Longfin (LFIN) saw its stock price plummet on Tuesday following news that FTSE Russell is planning on removing the company from the Russell 2000 and 3000 Indices after only two weeks of inclusion. The FTSE stated that Longfin failed to meet the minimal requirement of having at least 5 percent of company shares available to the public, as only 2.5 percent of its shares are currently in circulation.
The New York-based firm’s stock price skyrocketed in December after it announced its acquisition of Ziddu.com, a marketplace for smart contracts. The announcement, which touted Longfin’s ties to the blockchain world, came just two days after the company’s IPO, sending the stock price from $5 to as high as $73.
The meteoric rise mirrored a recent Wall Street trend where companies’ stock prices surge following the slighted hint of blockchain adoption. A few other notable names that have benefited from this ‘crypto craze’ include Overstock.com and Kodak, companies that have announced major shifts to focus on blockchain asset development.
It did not take long for Longfin’s price to return to earth following the pump.
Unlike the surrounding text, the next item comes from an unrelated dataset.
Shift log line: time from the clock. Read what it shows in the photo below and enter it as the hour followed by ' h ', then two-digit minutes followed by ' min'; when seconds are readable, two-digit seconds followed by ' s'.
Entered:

Longfin’s CEO, Venkat Meenavalli, incited the initial stock plummet on Monday with a shaky defense of the company’s Ziddu.com acquisition, during a CNBC interview. Since that time, the stock price has settled down from over $70 to around $17, representing a $1.2 billion market cap.
Citron Research, a short-selling firm led by Andrew Left, has since weighed in with a tweet, saying “@sec_enforcement should not be far behind. Filings and press releases are riddled with inaccuracies and fraud.”
— Citron Research (@CitronResearch) March 26, 2018
Lijie Zhu of Dragon Gate Investment Partners, Longfin’s investor-relations firm, told Bloomberg Technology, “We don’t see any fraud.”